Задание:
Сколько историй, согласно предоставленному тексту, составляли микроцикл, впоследствии названный «Приятный вечер»?

Первая из них (получившая в дальнейшем название «Приятный вечер»), представляла собой микроцикл из девяти моралистических историй, имевших неизменно счастливую развязку. Близкие знакомые, собравшиеся вместе, рассказывали поочередно о «самом счастливом случае» из своей жизни. Среди рассказчиков были матери и отцы, сыновья и дочери. Но, независимо от возраста и пола, каждый демонстрировал свою добродетель и чувствительность. Пафос состоял в утверждении добродетельных поступков как нормы поведения. Все герои-рассказчики получали «удовольствие» от благодеяний, которые заключались не только в филантропической помощи неимущим, но и в чутком отношении к родным и знакомым.
Произведение строилось по принципу нарастания эмоционального и психологического напряжения от истории к истории. Своеобразная кульминация располагалась в конце, так как именно в последних частях повести автор выходил к вечным темам жизни, любви, дружбы и выводил соответствующие им персонажные типы. Например, седьмая история миниатюрного цикла «Приятный вечер» представляла рассказ Соланж, женщины интуитивного склада, о раскрытой ею тайной любви племянницы и молодого адвоката. Мать девушки, придерживающаяся максималистской ригористической морали, осуждала ветреного, как ей казалось, юношу, заставив тем самым дочь скрывать свои чувства. И лишь проницательная Соланж помогла счастью влюбленных, вызволив Каллисту из монастыря. Вольно или невольно, Мармонтель, а в еще большей мере Карамзин (который внес некоторые изменения при переводе) утверждали преимущество непроизвольно-интуитивного начала над рационально-логическим в познании психологии человека.

Строки данных:
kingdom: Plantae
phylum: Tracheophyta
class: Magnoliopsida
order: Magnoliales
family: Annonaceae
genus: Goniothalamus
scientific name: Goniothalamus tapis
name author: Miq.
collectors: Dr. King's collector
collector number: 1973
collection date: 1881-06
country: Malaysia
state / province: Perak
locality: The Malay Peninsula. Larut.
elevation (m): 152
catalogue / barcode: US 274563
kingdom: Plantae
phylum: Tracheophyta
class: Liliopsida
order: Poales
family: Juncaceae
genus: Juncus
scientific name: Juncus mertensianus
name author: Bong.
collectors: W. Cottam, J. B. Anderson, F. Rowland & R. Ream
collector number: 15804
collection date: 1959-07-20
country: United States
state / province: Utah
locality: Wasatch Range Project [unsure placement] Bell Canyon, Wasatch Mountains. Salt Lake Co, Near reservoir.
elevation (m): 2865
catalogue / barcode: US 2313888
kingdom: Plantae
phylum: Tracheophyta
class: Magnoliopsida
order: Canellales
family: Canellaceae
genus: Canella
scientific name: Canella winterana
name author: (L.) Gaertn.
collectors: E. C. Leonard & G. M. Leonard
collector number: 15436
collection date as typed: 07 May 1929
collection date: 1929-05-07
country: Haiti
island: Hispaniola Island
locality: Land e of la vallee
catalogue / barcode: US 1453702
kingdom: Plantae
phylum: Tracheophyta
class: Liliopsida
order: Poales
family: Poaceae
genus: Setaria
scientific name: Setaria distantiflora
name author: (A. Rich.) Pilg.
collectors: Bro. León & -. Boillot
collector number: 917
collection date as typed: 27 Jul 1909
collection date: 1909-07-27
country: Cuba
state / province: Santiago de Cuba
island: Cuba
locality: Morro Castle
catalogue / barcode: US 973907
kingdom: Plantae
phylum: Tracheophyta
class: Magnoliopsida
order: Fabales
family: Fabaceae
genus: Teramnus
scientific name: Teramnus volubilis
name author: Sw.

Правильный ответ:
Девять моралистических историй.